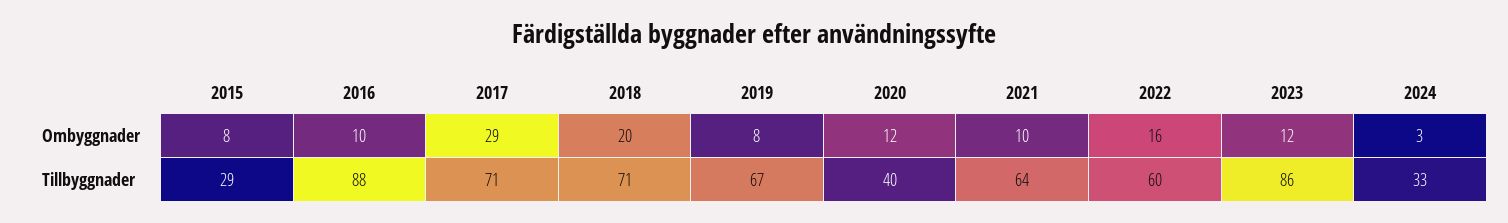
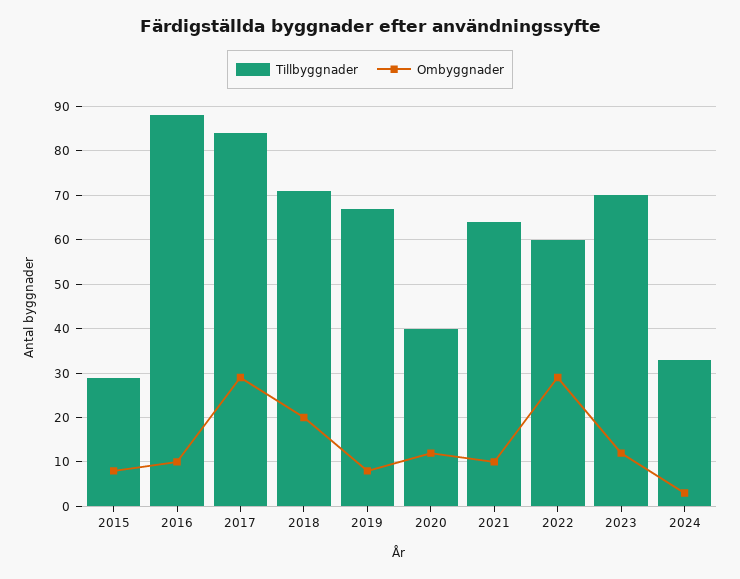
Ombyggnader, 2022: 16 -> 30
Tillbyggnader, 2017: 71 -> 85
Tillbyggnader, 2023: 86 -> 70

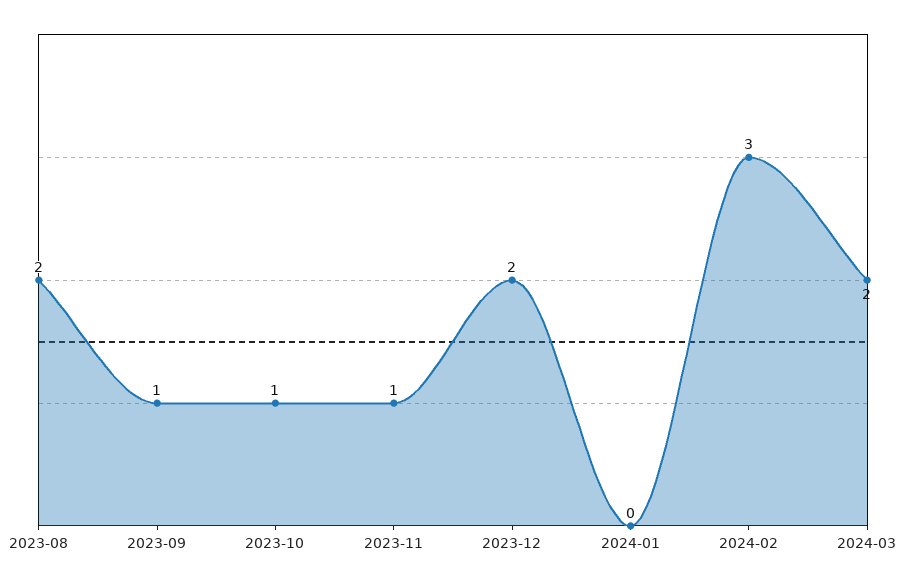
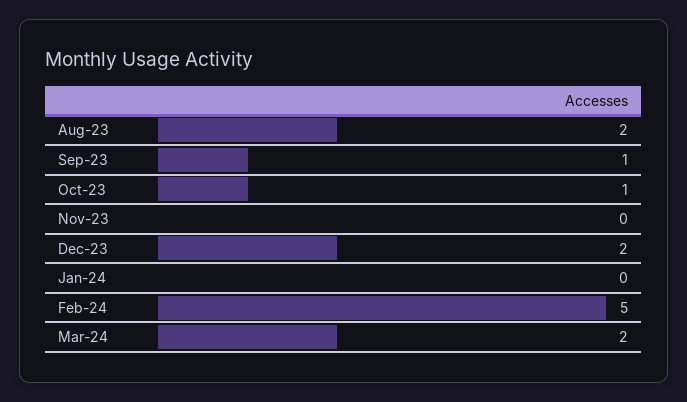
2023-11: 1 -> 0
2024-02: 3 -> 5

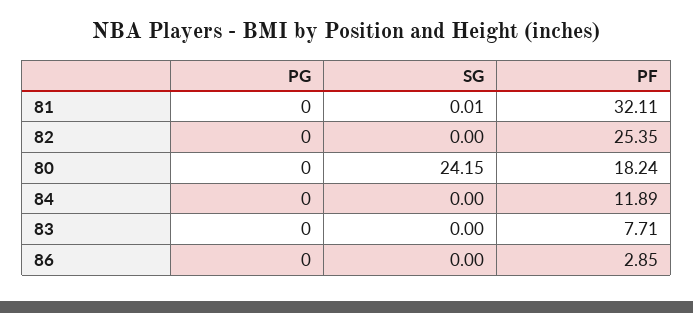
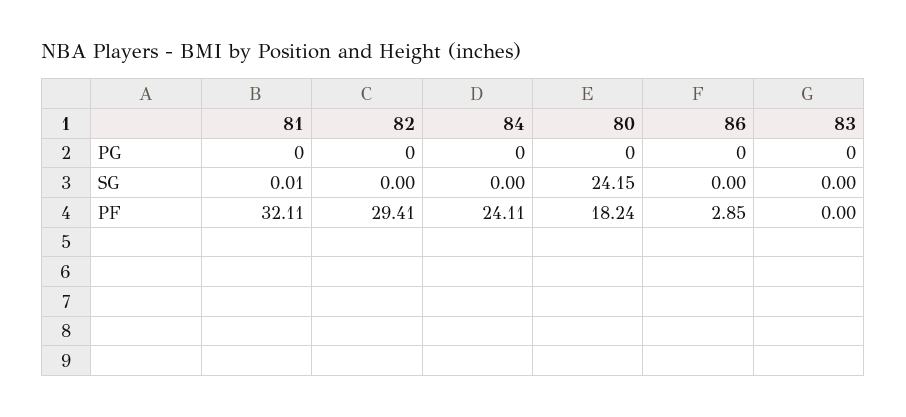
PF, 82: 25.35 -> 29.41
PF, 84: 11.89 -> 24.11
PF, 83: 7.71 -> 0

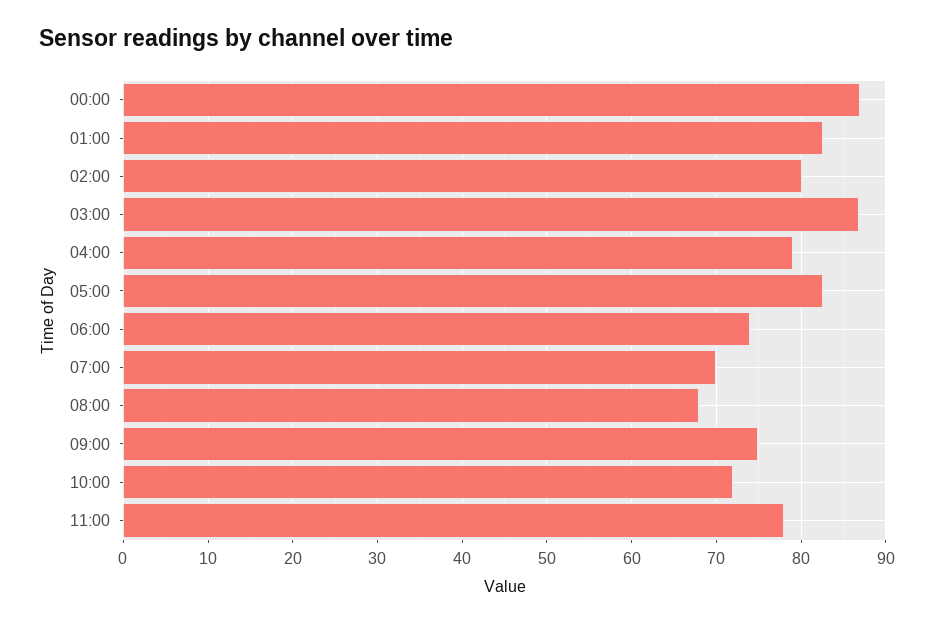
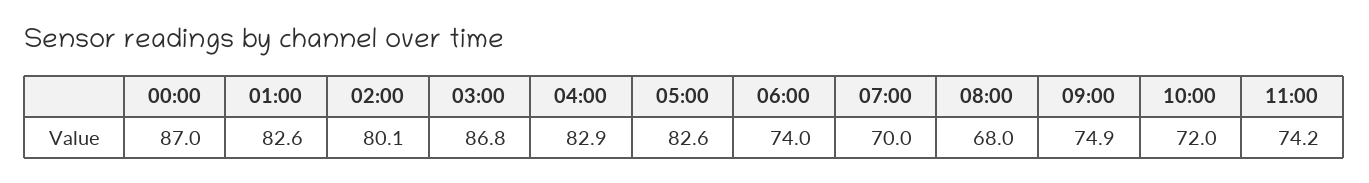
04:00: 79 -> 82.9
11:00: 78 -> 74.2

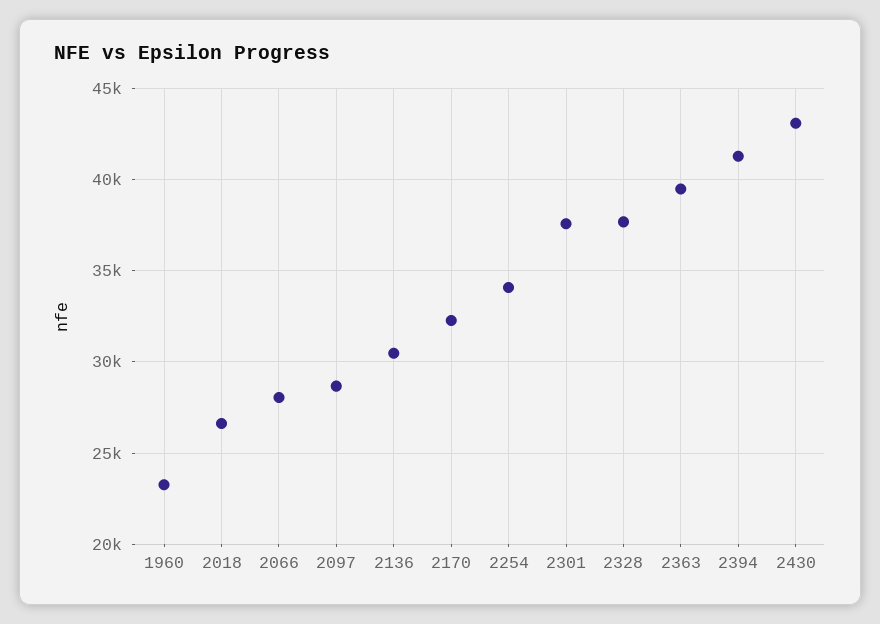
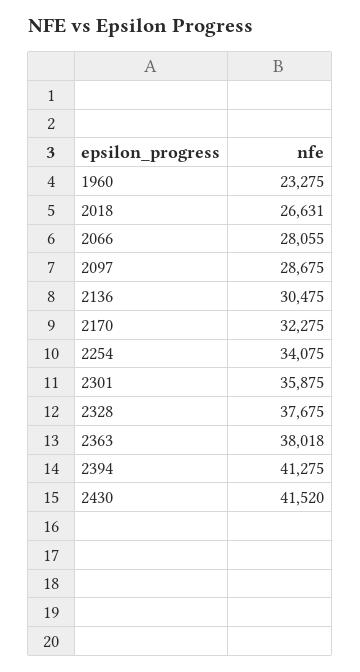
2301: 37500 -> 35875
2363: 39500 -> 38018
2430: 43000 -> 41520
=-=-=-=-=
*Task brief*
Check each line of the records above for the word "Tillbyggnader", count the lines that have it, and give only the count.

*Result for this task*
2